Given data Start Marker
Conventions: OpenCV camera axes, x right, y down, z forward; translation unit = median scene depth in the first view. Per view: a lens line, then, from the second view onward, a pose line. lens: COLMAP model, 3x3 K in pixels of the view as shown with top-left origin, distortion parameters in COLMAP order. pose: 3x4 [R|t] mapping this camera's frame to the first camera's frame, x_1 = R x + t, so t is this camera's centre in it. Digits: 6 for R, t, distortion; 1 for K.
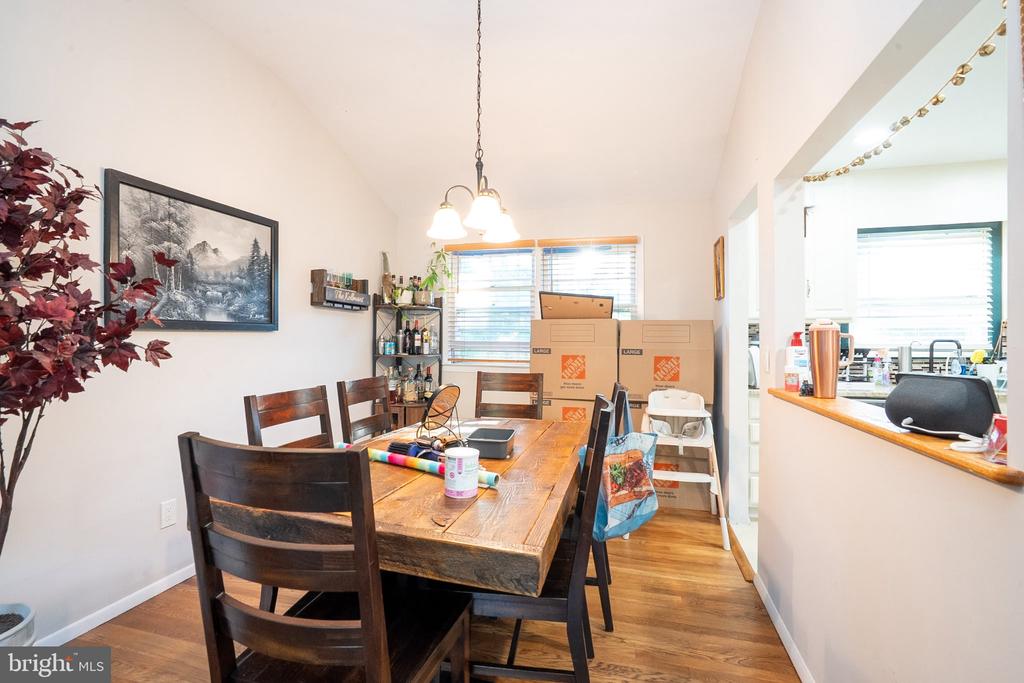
lens RADIAL K [[469.6, 0, 510.2], [0, 469.6, 342.0], [0, 0, 1]] dist [-0.046832, 0.013688]
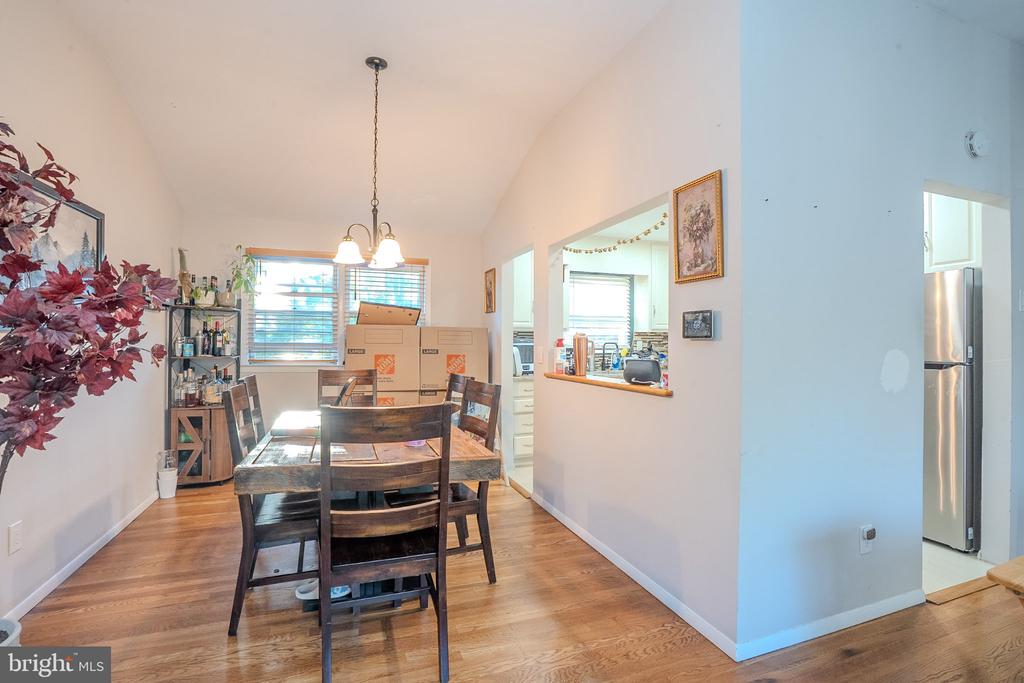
lens RADIAL K [[469.6, 0, 509.2], [0, 469.6, 340.0], [0, 0, 1]] dist [-0.046832, 0.013688]
pose [[0.820676, 0.005247, 0.571369, -0.309813], [-0.002729, 0.999982, -0.005263, -0.004319], [-0.571387, 0.002760, 0.820676, -0.184359]]
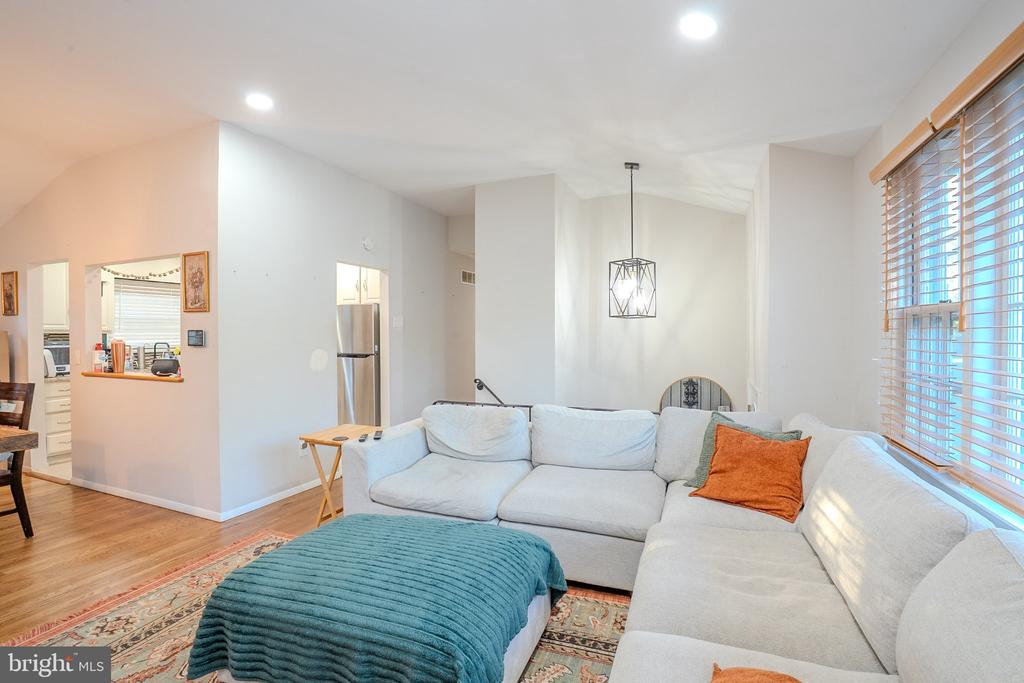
lens RADIAL K [[469.6, 0, 515.3], [0, 469.6, 340.7], [0, 0, 1]] dist [-0.046832, 0.013688]
pose [[0.139782, -0.013440, 0.990091, -0.669790], [0.000826, 0.999909, 0.013457, -0.035070], [-0.990182, -0.001063, 0.139781, -0.664600]]
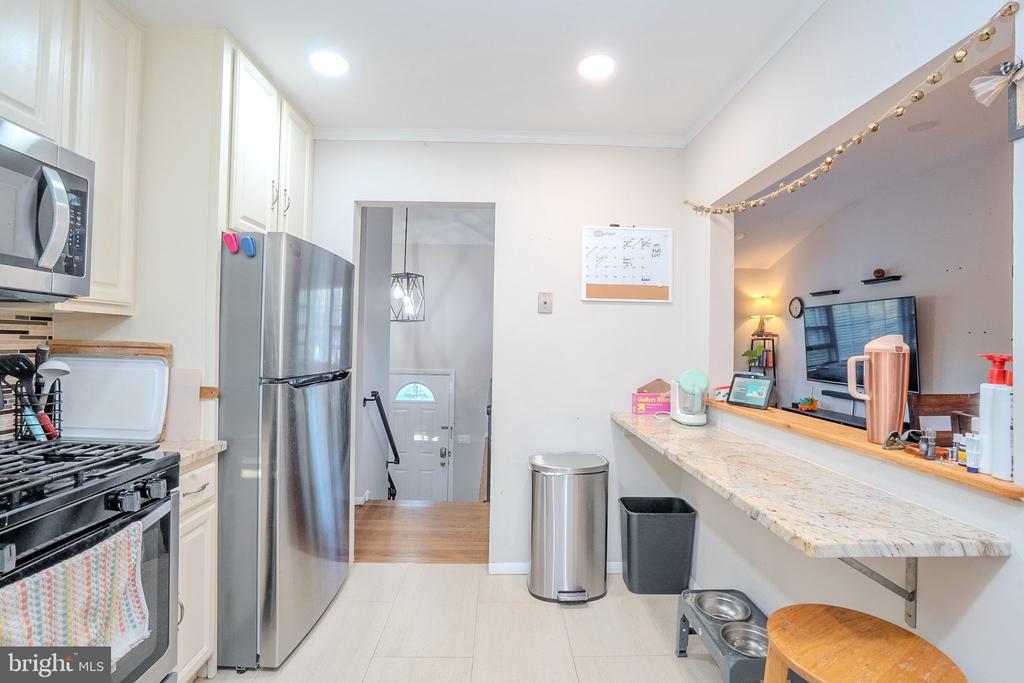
lens RADIAL K [[469.6, 0, 518.6], [0, 469.6, 341.2], [0, 0, 1]] dist [-0.046832, 0.013688]
pose [[-0.959190, -0.012009, -0.282507, 0.742490], [-0.012322, 0.999924, -0.000668, -0.016892], [0.282494, 0.002841, -0.959265, 0.785089]]
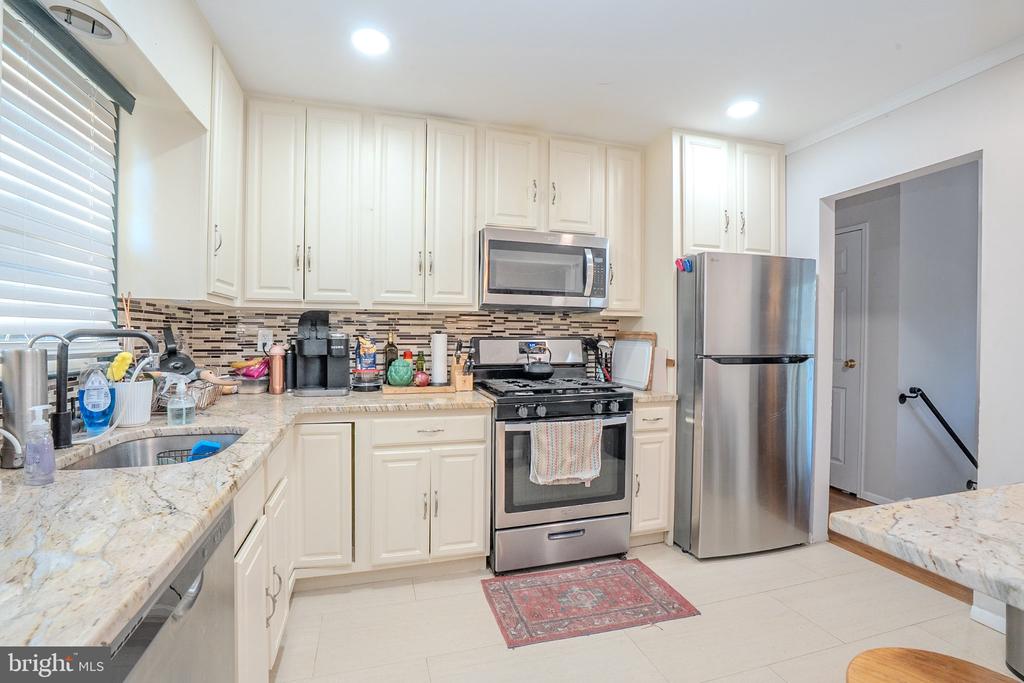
lens RADIAL K [[469.6, 0, 509.9], [0, 469.6, 339.1], [0, 0, 1]] dist [-0.046832, 0.013688]
pose [[-0.526364, -0.003906, 0.850250, 0.391998], [-0.000989, 0.999992, 0.003982, -0.000780], [-0.850258, 0.001256, -0.526364, 0.861502]]
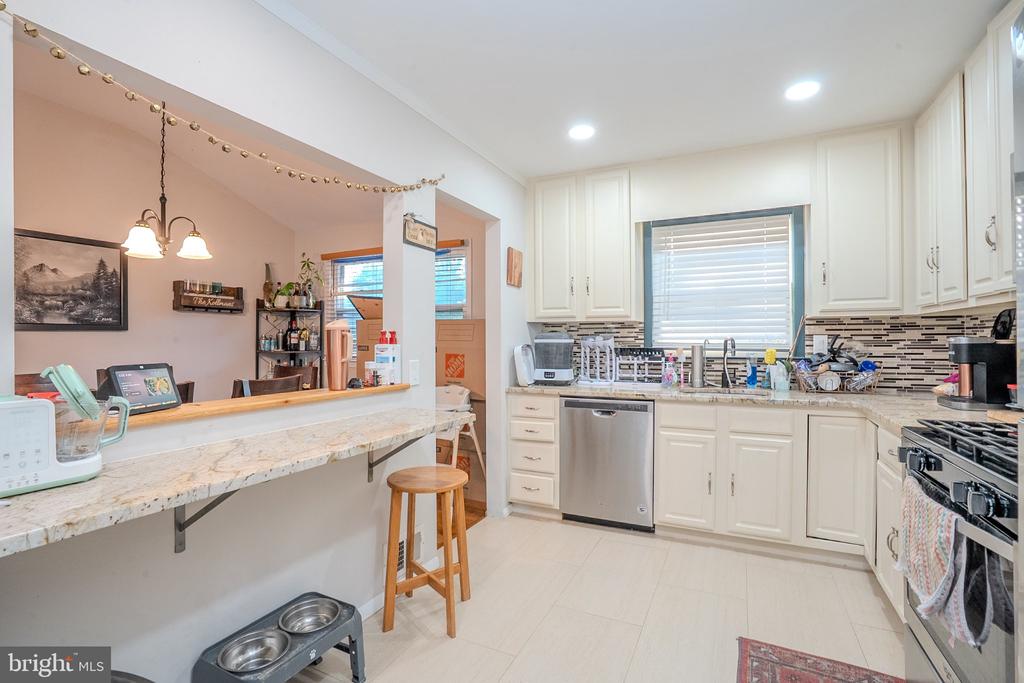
lens RADIAL K [[469.6, 0, 510.1], [0, 469.6, 337.5], [0, 0, 1]] dist [-0.046832, 0.013688]
pose [[0.980410, 0.000604, -0.196967, 0.669689], [-0.002040, 0.999973, -0.007087, 0.001125], [0.196958, 0.007350, 0.980384, -0.013353]]
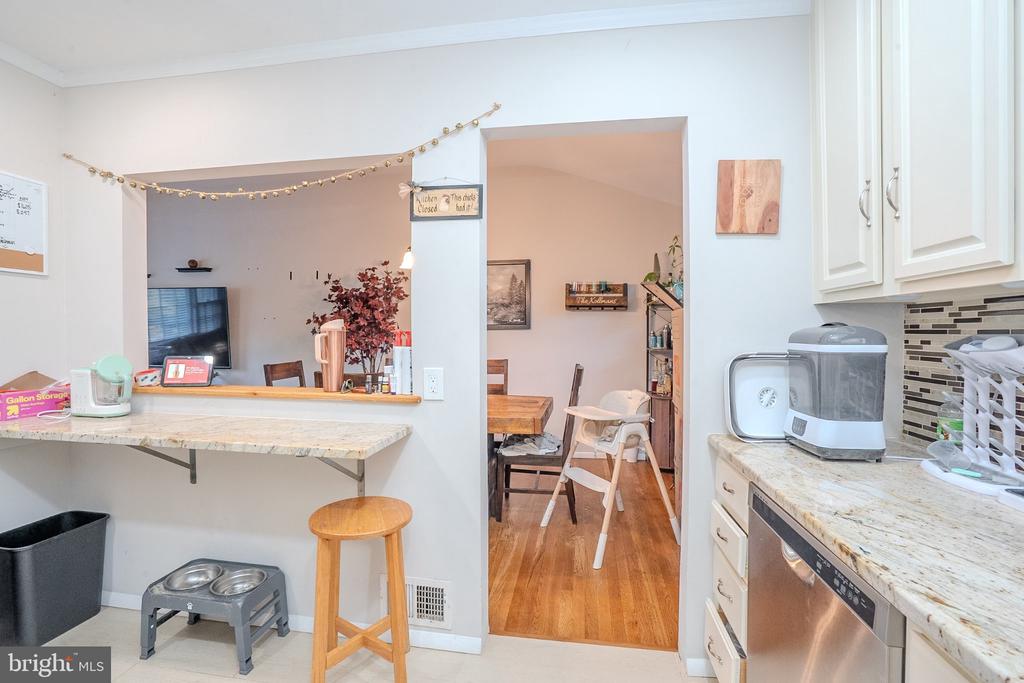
lens RADIAL K [[469.6, 0, 510.9], [0, 469.6, 340.6], [0, 0, 1]] dist [-0.046832, 0.013688]
pose [[0.107602, 0.018688, -0.994018, 0.941828], [-0.003243, 0.999825, 0.018446, -0.011466], [0.994189, 0.001239, 0.107644, 0.668063]]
Given data End Marker
Restate it all word for word: every record, no pictures.

● Answer to this problem:
Conventions: OpenCV camera axes, x right, y down, z forward; translation unit = median scene depth in the first view. Per view: a lens line, then, from the second view onward, a pose line. lens: COLMAP model, 3x3 K in pixels of the view as shown with top-left origin, distortion parameters in COLMAP order. pose: 3x4 [R|t] mapping this camera's frame to the first camera's frame, x_1 = R x + t, so t is this camera's centre in it. Digits: 6 for R, t, distortion; 1 for K.
lens RADIAL K [[469.6, 0, 510.2], [0, 469.6, 342.0], [0, 0, 1]] dist [-0.046832, 0.013688]
lens RADIAL K [[469.6, 0, 509.2], [0, 469.6, 340.0], [0, 0, 1]] dist [-0.046832, 0.013688]
pose [[0.820676, 0.005247, 0.571369, -0.309813], [-0.002729, 0.999982, -0.005263, -0.004319], [-0.571387, 0.002760, 0.820676, -0.184359]]
lens RADIAL K [[469.6, 0, 515.3], [0, 469.6, 340.7], [0, 0, 1]] dist [-0.046832, 0.013688]
pose [[0.139782, -0.013440, 0.990091, -0.669790], [0.000826, 0.999909, 0.013457, -0.035070], [-0.990182, -0.001063, 0.139781, -0.664600]]
lens RADIAL K [[469.6, 0, 518.6], [0, 469.6, 341.2], [0, 0, 1]] dist [-0.046832, 0.013688]
pose [[-0.959190, -0.012009, -0.282507, 0.742490], [-0.012322, 0.999924, -0.000668, -0.016892], [0.282494, 0.002841, -0.959265, 0.785089]]
lens RADIAL K [[469.6, 0, 509.9], [0, 469.6, 339.1], [0, 0, 1]] dist [-0.046832, 0.013688]
pose [[-0.526364, -0.003906, 0.850250, 0.391998], [-0.000989, 0.999992, 0.003982, -0.000780], [-0.850258, 0.001256, -0.526364, 0.861502]]
lens RADIAL K [[469.6, 0, 510.1], [0, 469.6, 337.5], [0, 0, 1]] dist [-0.046832, 0.013688]
pose [[0.980410, 0.000604, -0.196967, 0.669689], [-0.002040, 0.999973, -0.007087, 0.001125], [0.196958, 0.007350, 0.980384, -0.013353]]
lens RADIAL K [[469.6, 0, 510.9], [0, 469.6, 340.6], [0, 0, 1]] dist [-0.046832, 0.013688]
pose [[0.107602, 0.018688, -0.994018, 0.941828], [-0.003243, 0.999825, 0.018446, -0.011466], [0.994189, 0.001239, 0.107644, 0.668063]]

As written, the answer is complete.